Hello! My name is Quintin Hunt and I am second-year PhD student in the Family Social Science program with a specialization in Couple and Family Therapy and the University of Minnesota. I also practice clinically as a Marriage and Family Therapist.
I am strongly committed to understanding and supporting families as I believe that through family-based intervention we can best prevent a great deal of mental and behavioral challenges that may arise—depression and suicide are the two foremost issues I have most interest in preventing.
This project came about as an evolution from my Master’s thesis at the University of Nevada, Las Vegas (Go Rebels!) in which I interviewed survivors of suicide loss about their experiences. During this process—and my work as a therapist—it became clear to me how important it was to understand the processes within families that lead to and prevent suicidal thoughts or actions.

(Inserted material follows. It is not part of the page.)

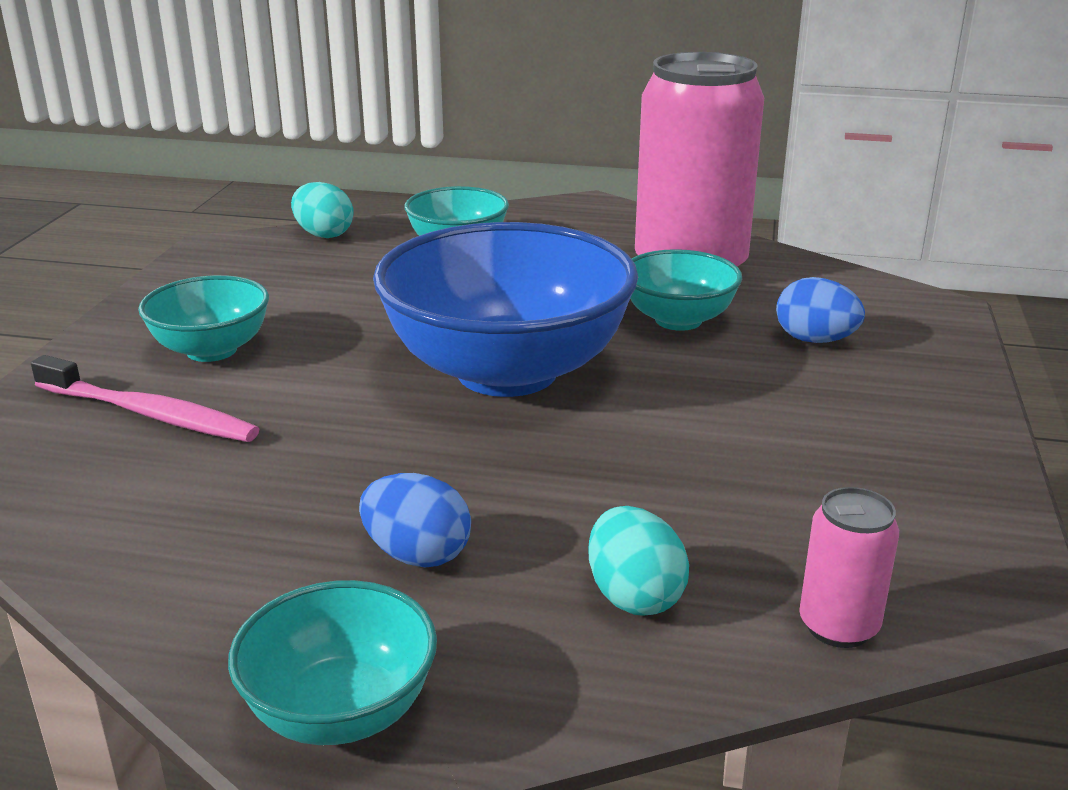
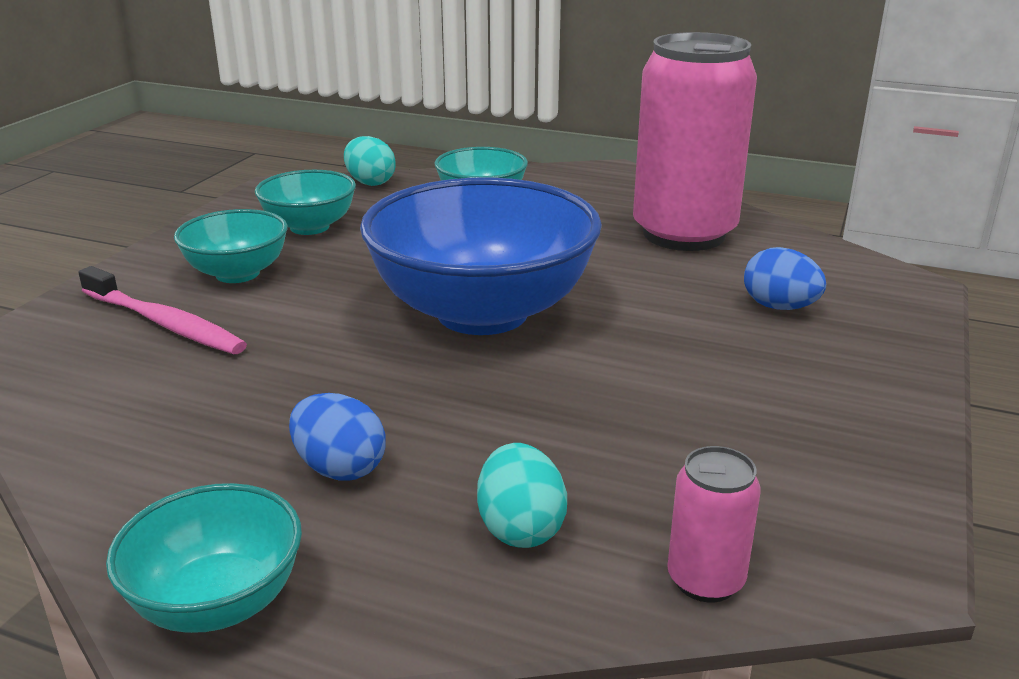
camera: 10 degrees right, 0 degrees up
turquoise bowl [630,249,742,331] -> turquoise bowl moved to [255,170,356,235]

I saw this happen too often in families with sexual minority youth. Through researching, writing, and presenting about the profound implications of suicide on families (both after suicide loss and leading up to suicide), I was introduced to Dr. Jenifer McGuire, who is serving as my on-campus mentor for this project.
Through this fellowship, I am analyzing 90 qualitative interviews with trans-identified youth throughout nine cities and three countries that were previously conducted by Dr. McGuire’s research team. While each interview is from one to two hours, I will be analyzing only the sections of the interviews that discuss suicide and self-harm. While suicide was not the specific aim of these interviews, there was a great deal of discussion about it. It is my hope to use these interviews to better understand these experiences of suicide and how prevention efforts can be better tailored for trans-identified youth.
Spending hours and hours listening to and analyzing stories of depression and suicide is emotionally draining. The best way, I know how to deal with this is to go home to my family. Just like I believe in the protective power of loving families academically and clinically I see this in my own life.
I spend most of my free time on walks, playing at the park, or snuggling with my 8-week-old baby. While at times it can be stressful, I know of no better way to calm my own stresses or anxieties but also to put what I preach into direct practice. I am sure my children will have war stories about being their father’s test subjects (I know my partner already does) but I hope our relationship will be one in which they are able to express themselves—and these stories—without fear of being rejected by their family.